[INSTRUCTIONS TO FOLLOW] In each of the records, replace "Local" with "Venue" and leave everything else unchanged. Copy out only the text read from the pages, without the pictures.

[DATA EXCERPTS]
========================================
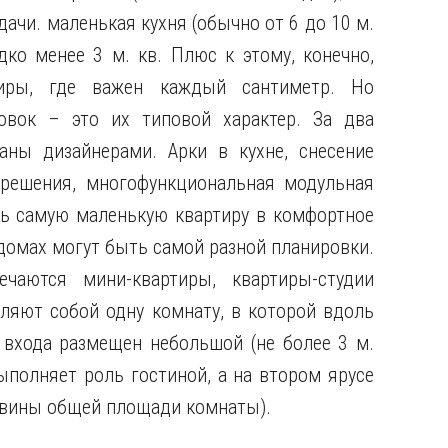
ачи. маленькая кухня (обычно от 6 до 10 м.
ко менее 3 м. кв. Плюс к этому, конечно,
иры, где важен каждый сантиметр. Но
овок – это их типовой характер. За два
ны дизайнерами. Арки в кухне, снесение
 решения, многофункциональная модульная
ь самую маленькую квартиру в комфортное
домах могут быть самой разной планировки.
чаются мини-квартиры, квартиры-студии
ляют собой одну комнату, в которой вдоль
 входа размещен небольшой (не более 3 м.
ыполняет роль гостиной, а на втором ярусе
овины общей площади комнаты).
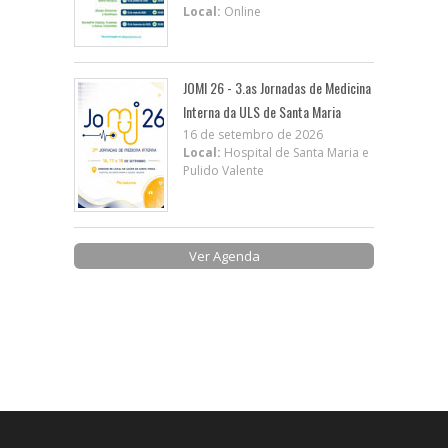
Local:
Online
JOMI 26 - 3.as Jornadas de Medicina
Interna da ULS de Santa Maria
16 de setembro de 2026
Local:
Hospital de Santa Maria e
Pulido Valente
Ver Agenda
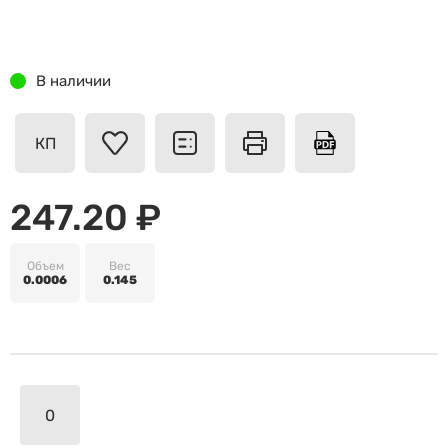
В наличии
КП
247.20 ₽
Объем
Вес
0.0006
0.145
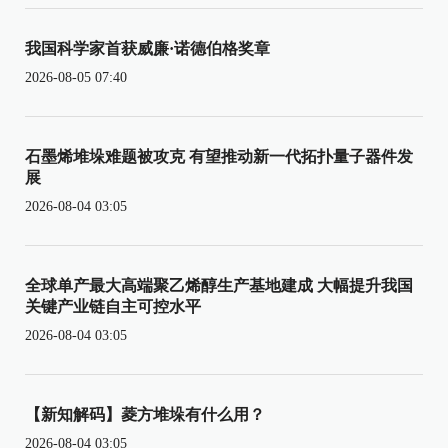
我国科学家首获威廉·诺德伯格奖章
2026-08-05 07:40
石墨烯堆垛难题被攻克 有望推动新一代拓扑量子器件发
展
2026-08-04 03:05
全球单产最大高端聚乙烯醇生产基地建成 大幅提升我国
关键产业链自主可控水平
2026-08-04 03:05
【新知解码】菱方堆垛有什么用？
2026-08-04 03:05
========================================
[RESPONSE]
ачи. маленькая кухня (обычно от 6 до 10 м.
ко менее 3 м. кв. Плюс к этому, конечно,
иры, где важен каждый сантиметр. Но
овок – это их типовой характер. За два
ны дизайнерами. Арки в кухне, снесение
 решения, многофункциональная модульная
ь самую маленькую квартиру в комфортное
домах могут быть самой разной планировки.
чаются мини-квартиры, квартиры-студии
ляют собой одну комнату, в которой вдоль
 входа размещен небольшой (не более 3 м.
ыполняет роль гостиной, а на втором ярусе
овины общей площади комнаты).
Venue:
Online
JOMI 26 - 3.as Jornadas de Medicina
Interna da ULS de Santa Maria
16 de setembro de 2026
Venue:
Hospital de Santa Maria e
Pulido Valente
Ver Agenda
В наличии
КП
247.20 ₽
Объем
Вес
0.0006
0.145
我国科学家首获威廉·诺德伯格奖章
2026-08-05 07:40
石墨烯堆垛难题被攻克 有望推动新一代拓扑量子器件发
展
2026-08-04 03:05
全球单产最大高端聚乙烯醇生产基地建成 大幅提升我国
关键产业链自主可控水平
2026-08-04 03:05
【新知解码】菱方堆垛有什么用？
2026-08-04 03:05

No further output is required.